Lors de la discussion avec un public averti et concerné – des dirigeants de plusieurs administrations compétentes en matière d’immigration, d’intégration et d’aide sociale étaient présents – qui voulait profiter de l’expertise des intervenants, le désaccord entre ces derniers et leur difficulté à comprendre les questions que la venue des Romas au Luxembourg pose à la société luxembourgeoise a éclaté au grand jour.

Claude Cahn n’est pas d’accord avec la thèse d’Andras Biro sur la différence de traitement des Romas à l’Est et à l’Ouest de l’Europe. Pour lui, c’est peut-être même pire à l’Ouest, et il a fait allusion à des incidents en France (droit de vote), en Italie (expulsions) et en Allemagne (Romas du Kosovo en rétention ou tout juste tolérés), et a souhaité à la fois "une forte impulsion centrale venant de l’UE" et une intervention de la société civile.

Thomas Acton est quant à lui d’avis que l’intervention des autorités publiques doit être guidée par la société civile.

Andras Biro, plus près des faits, a expliqué que la migration actuelle des Romas "n’est pas tombée du ciel", mais qu’elle est due à la crise, aux menaces qu’ils subissent, à la marginalisation et aux bidonvilles qui sont devenus leur quotidien.
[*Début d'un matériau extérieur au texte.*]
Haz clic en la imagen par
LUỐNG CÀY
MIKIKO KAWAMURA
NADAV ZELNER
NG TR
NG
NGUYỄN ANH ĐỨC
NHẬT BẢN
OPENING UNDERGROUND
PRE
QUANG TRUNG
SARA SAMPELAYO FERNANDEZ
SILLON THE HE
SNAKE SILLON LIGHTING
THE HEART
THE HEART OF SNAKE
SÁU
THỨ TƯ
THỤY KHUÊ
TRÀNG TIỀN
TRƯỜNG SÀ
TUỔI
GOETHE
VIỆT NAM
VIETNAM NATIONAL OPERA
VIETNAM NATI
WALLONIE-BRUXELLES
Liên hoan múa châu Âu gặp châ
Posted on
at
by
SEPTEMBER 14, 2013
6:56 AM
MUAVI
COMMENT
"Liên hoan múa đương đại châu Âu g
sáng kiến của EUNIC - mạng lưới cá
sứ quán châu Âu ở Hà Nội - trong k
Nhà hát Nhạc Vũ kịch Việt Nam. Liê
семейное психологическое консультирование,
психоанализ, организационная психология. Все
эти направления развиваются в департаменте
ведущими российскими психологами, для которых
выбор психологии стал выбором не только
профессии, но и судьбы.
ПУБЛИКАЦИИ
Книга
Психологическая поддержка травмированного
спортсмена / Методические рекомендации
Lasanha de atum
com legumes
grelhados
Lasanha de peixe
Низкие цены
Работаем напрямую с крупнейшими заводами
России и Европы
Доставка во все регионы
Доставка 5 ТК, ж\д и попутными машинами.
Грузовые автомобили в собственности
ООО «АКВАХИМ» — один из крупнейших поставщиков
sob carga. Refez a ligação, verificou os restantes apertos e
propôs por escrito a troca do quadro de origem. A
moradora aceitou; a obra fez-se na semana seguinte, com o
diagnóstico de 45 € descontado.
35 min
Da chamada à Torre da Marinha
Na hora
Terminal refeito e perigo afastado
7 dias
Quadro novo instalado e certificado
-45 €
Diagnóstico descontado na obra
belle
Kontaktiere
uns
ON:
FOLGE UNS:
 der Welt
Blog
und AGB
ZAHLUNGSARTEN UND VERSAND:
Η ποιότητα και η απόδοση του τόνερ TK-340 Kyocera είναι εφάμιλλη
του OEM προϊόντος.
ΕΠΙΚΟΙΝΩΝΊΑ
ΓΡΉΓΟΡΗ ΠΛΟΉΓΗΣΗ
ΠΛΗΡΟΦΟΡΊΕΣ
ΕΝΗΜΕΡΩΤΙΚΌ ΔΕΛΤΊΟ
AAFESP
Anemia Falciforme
Les familles quittent les différents pays de manière "non-structurée". Et il a ajouté, d’expérience : "Les institutions qui ont affaire à eux doivent trouver des solutions. Ils n’ont pas de leaders, ils ne sont pas des partenaires dans le dialogue, il n’y a pas de langage, il n’y pas de confiance. La seule issue est une approche généreuse dans le sens humain du terme". Un propos réaliste pour un public qui ne pouvait pas trop compter sur l’expertise pour trouver des solutions à ses problèmes, et rarement une appréciation équilibrée de la situation.